Worst Jokes Ever
Do you like pudding? Pudding deez nuts in your mouth!
Why don’t orphans know how to use a phone?
Because they don’t know where home is.
I was shopping for a halloween costume, but once we got to the ghost section all of the costumes were out of stock! It turned out Pristiano Penaldo was buying them all! I came up to him and asked why he was doing this and he said: I’m sorry, but it’s match day, I must be a ghost 👻👻
What does a mother fear most?
Hearing "YOU ARE NOT THE FATHER!" for 5 different men.
What do you do with a dead chemist?
You Ni-tro-gen!
Preventing suicide is best done by committing it.
Suicide isn't a joke. It's called "parkour gone wrong."
I just planted emo grass.
Ignore it and it cuts itself.
My friend had an allergic reaction after he ate a peanut.

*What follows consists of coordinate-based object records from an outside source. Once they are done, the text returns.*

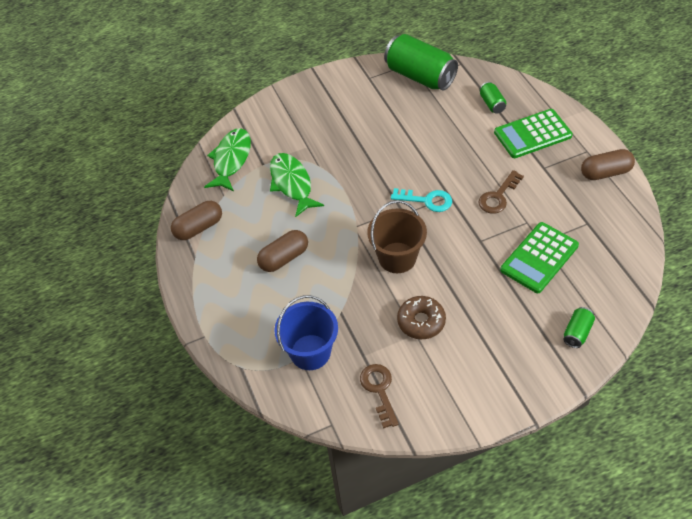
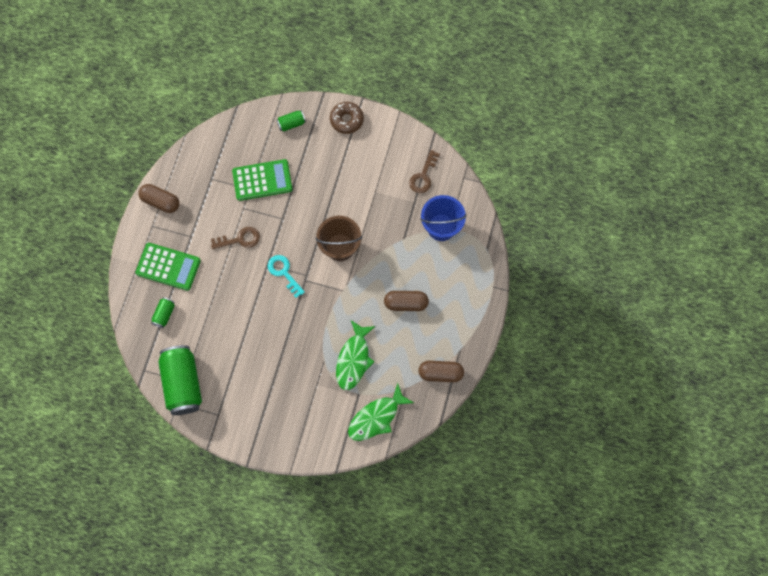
camera: 145 degrees left, 20 degrees up
(421, 321) = (365, 196): brown donut -> brown donut (346, 120)

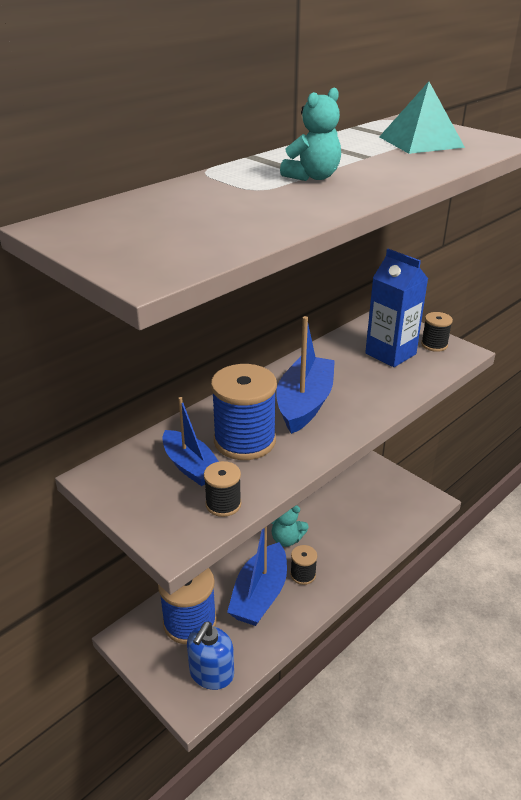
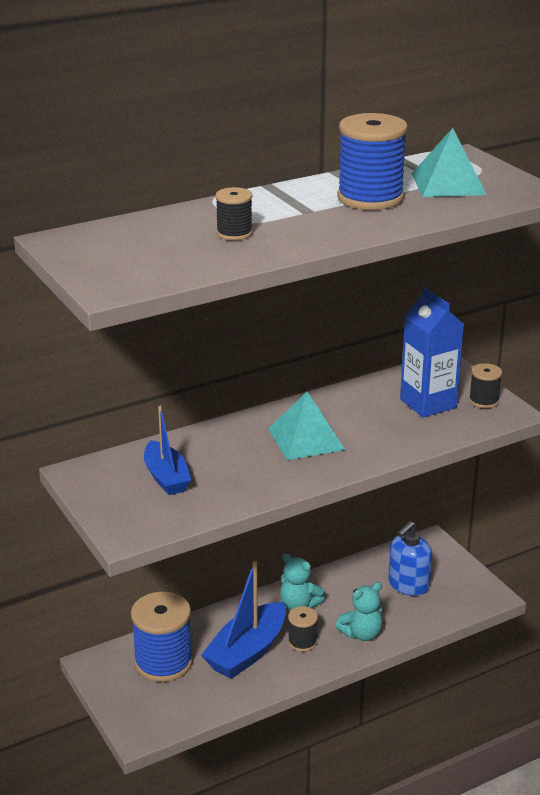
camera: 15 degrees right, 5 degrees down
(211, 673) = (169, 711): blue soap dispenser -> blue soap dispenser (408, 585)
(223, 504) = (182, 513): black spool -> black spool (234, 233)
(244, 441) = (228, 463): blue spool -> blue spool (370, 198)
(304, 403) = (306, 439): blue boat -> turquoise pyramid
(313, 177) = (306, 214): turquoise teddy bear -> turquoise teddy bear (361, 634)

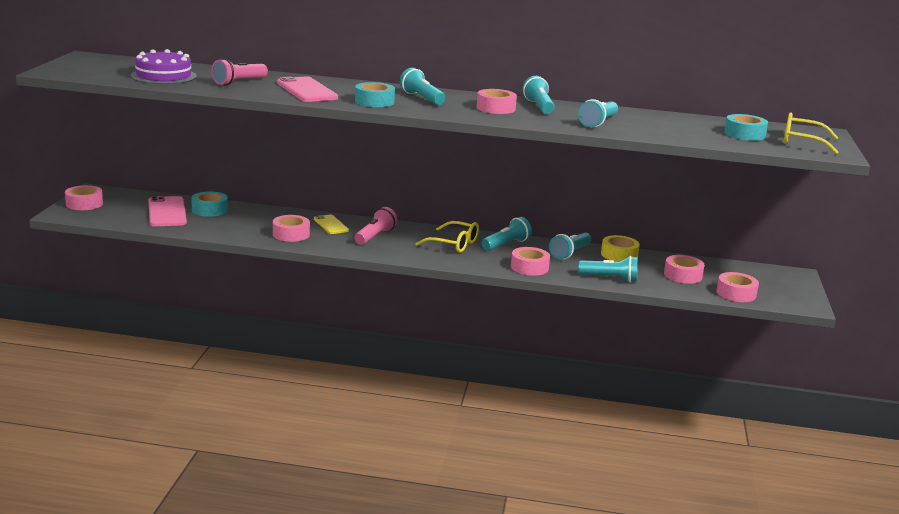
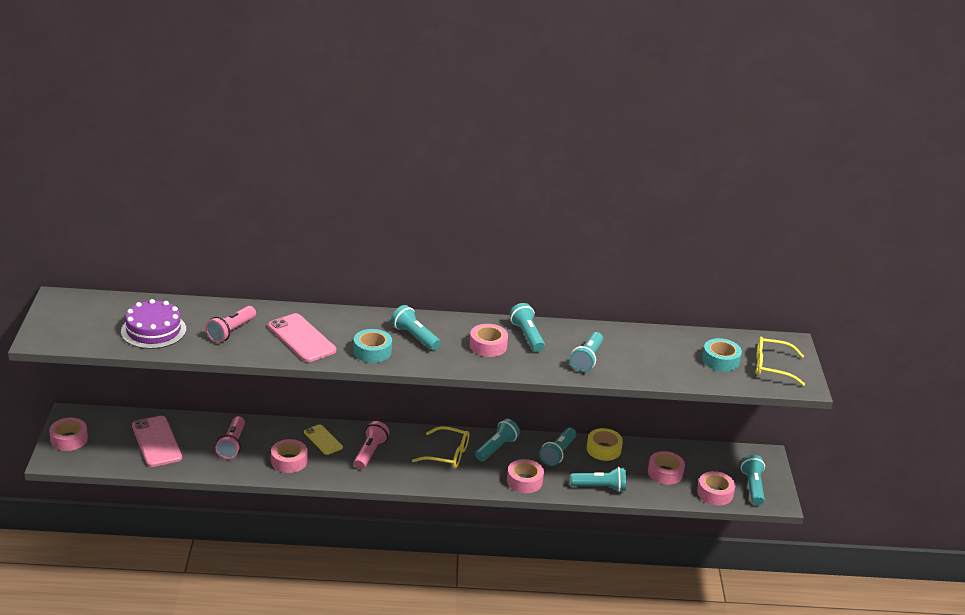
camera: 10 degrees left, 10 degrees up
(209, 210) = (197, 432): turquoise tape -> none
(240, 220) = (232, 444): none -> pink flashlight
(779, 293) = (752, 487): none -> turquoise flashlight

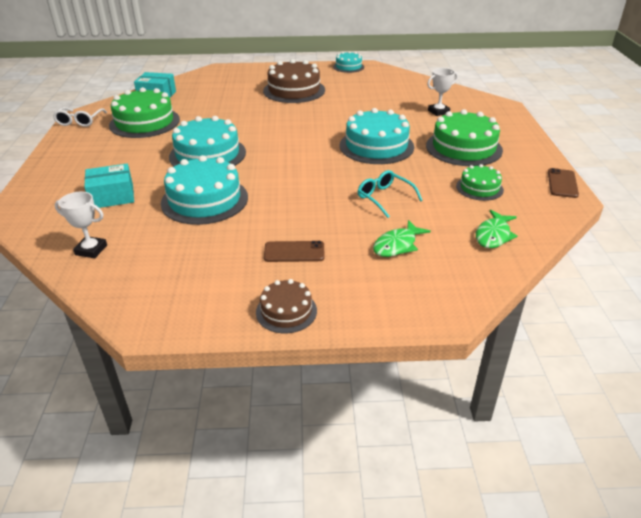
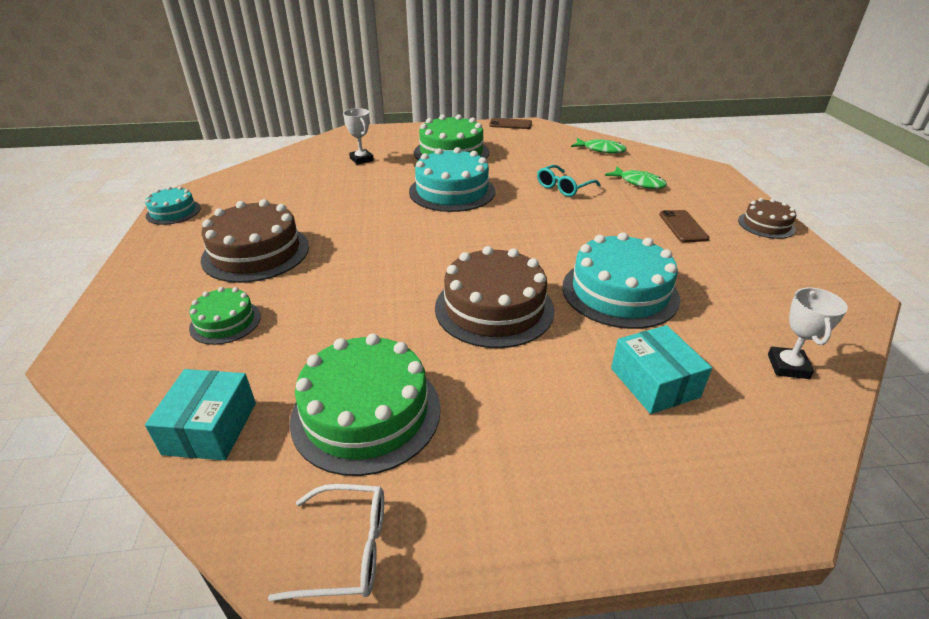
camera: 95 degrees left, 0 degrees up
(207, 154) = (494, 308): turquoise cake -> brown cake
(479, 188) = (529, 150): green cake -> green cake (225, 322)

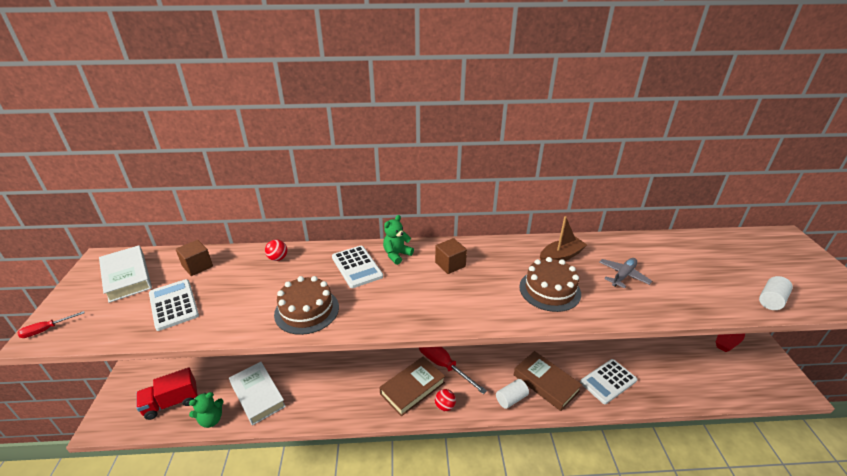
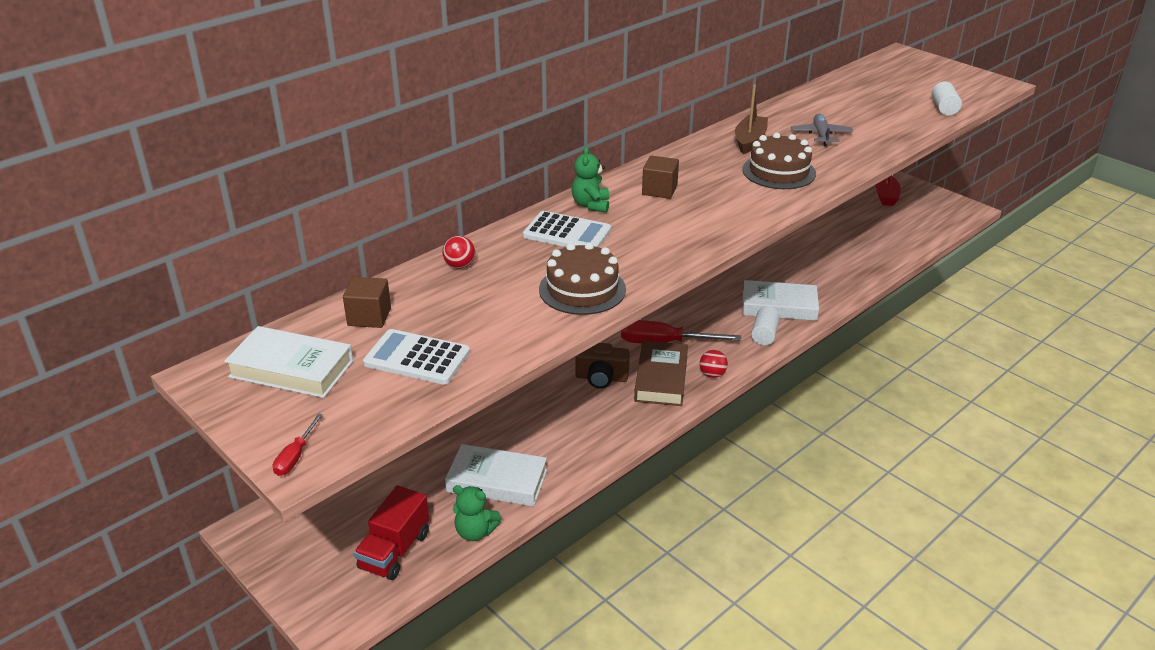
camera: 40 degrees left, 0 degrees up
(211, 419) = (475, 532): green teddy bear -> green teddy bear turned 90 degrees clockwise
(382, 365) = (601, 378): none -> brown camera
(546, 383) = (779, 306): brown book -> white book
(608, 381) = (828, 276): white calculator -> none

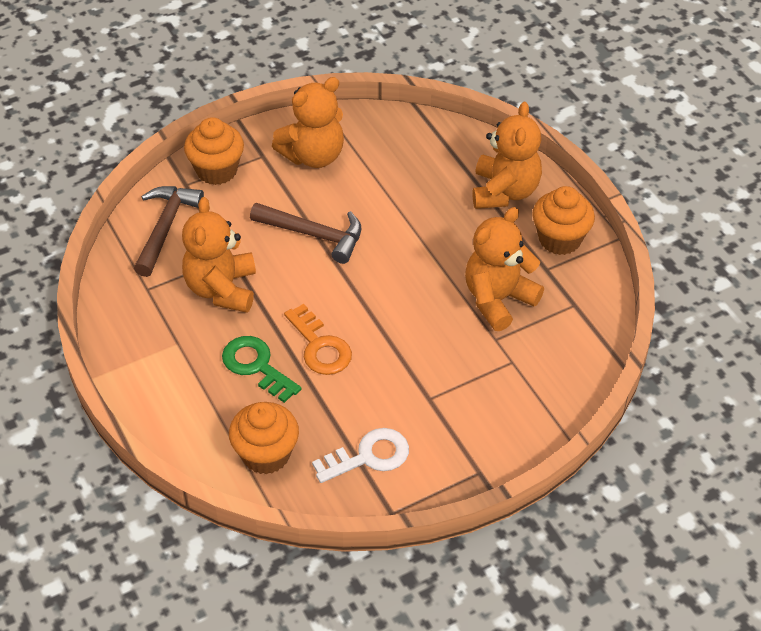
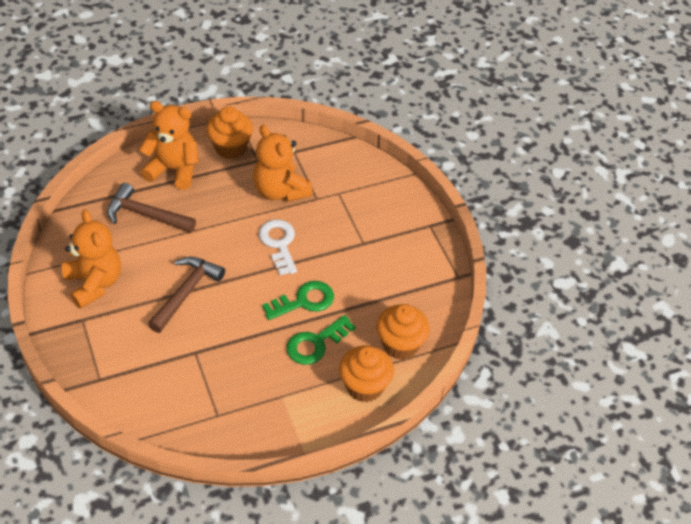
camera: 85 degrees left, 0 degrees up
(165, 228) = (149, 397): brown hammer -> brown hammer (146, 215)
(217, 170) = (89, 354): orange cupcake -> orange cupcake (364, 386)
(222, 289) = (230, 360): orange teddy bear -> none
(320, 346) = (304, 301): orange key -> green key
(368, 456) = (409, 283): white key -> white key (279, 244)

We got his EpiPen to help him when Penaldo appeared because he heard the word "PEN". He tried stealing the pen, but I said, "No pens for you," and "Brentford". He cried and ran away. Shame on you, Penaldo the fraud!
Was invited to the inauguration of an I-pad.
We were all ready to begin the event. I was supposed to cut the ribbons, but before I could do that, Penaldo jumped outta nowhere and shouted, "I DON'T WANT I-PAD, I ONLY WANT TO STATPAD!"
Shame on Penaldo for ruining the event! 😡
How do you know if spaghetti is a boy or a girl? It's meatballs.
Twin Towers? No Jenga!
I'm the second worst thing to happen to those orphans.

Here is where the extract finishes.